→ **What you should do**
In the passage on endocarditis prophylaxis, what organism is named as the target of infective endocarditis prophylaxis?

→ **Document passage**
-.-.-
The presumed correlation between endodontic induced bacteremia and new onset endocarditis made pre-procedural antibiotic prophylaxis a reasonable practice for the preceding 60 years. However, there is a paucity of evidence in support of providing chemoprophylaxis for effective endocarditis prevention. Chewing, dental hygiene practices, kidney disease, diabetes, and skin colonization present a greater risk of significant bacteremia and greater cumulative endocarditis risk than any single invasive dental procedure. The AHA recommends reducing the incidence of bacteremia with the optimization of oral hygiene in at-risk patients and does not recommend indiscriminant pre-procedural chemoprophylaxis as a safe practice to prevent endocarditis. The AHA acknowledges that even if chemoprophylaxis conferred 100% efficacy, few cases of endocarditis would be prevented as the incidence of endodontic induced endocarditis is so low.

Impact of Restricting Prophylactic Antibiotics

There is data showing that the institution of these more restrictive guidelines does not increase the risk of endocarditis. The NICE guidelines recommended no antibiotic prophylaxis for any patient, and despite a 78.6% reduction in the administration of IE prophylaxis, there was no documentation of an increase in IE cases due to streptococci [1] In France, following restricted use of antibiotics the incidence of IE was stable.[2]

Infective Endocarditis Prophylaxis Regimens [3]

The target of the infective endocarditis prophylaxis is streptococcus viridans:

Oral Surgery

Able to take oral medication

Amoxicillin as a single dose 30-60 min before procedure
  • Adult: 2 gm
  • Children: 50 mg/kg

Unable to take oral medication

Ampicillin
  • Adult:2 g IM or IV*
  • Children: 50 mg/kg IM or IV

or

Cefazolin or ceftriaxone
  • Adult 1 g IM or IV
  • Children: 50 mg/kg IM or IV

Given the risk of anaphylaxis, Cephalosporins should not be administered to an individual with a prior history of anaphylaxis, angioedema, or urticaria with penicillins or ampicillin.
-.-.-
→ **Information**

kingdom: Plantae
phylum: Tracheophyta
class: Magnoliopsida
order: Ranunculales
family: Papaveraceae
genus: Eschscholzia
-.-.-
→ **Answer area**
Streptococcus viridans.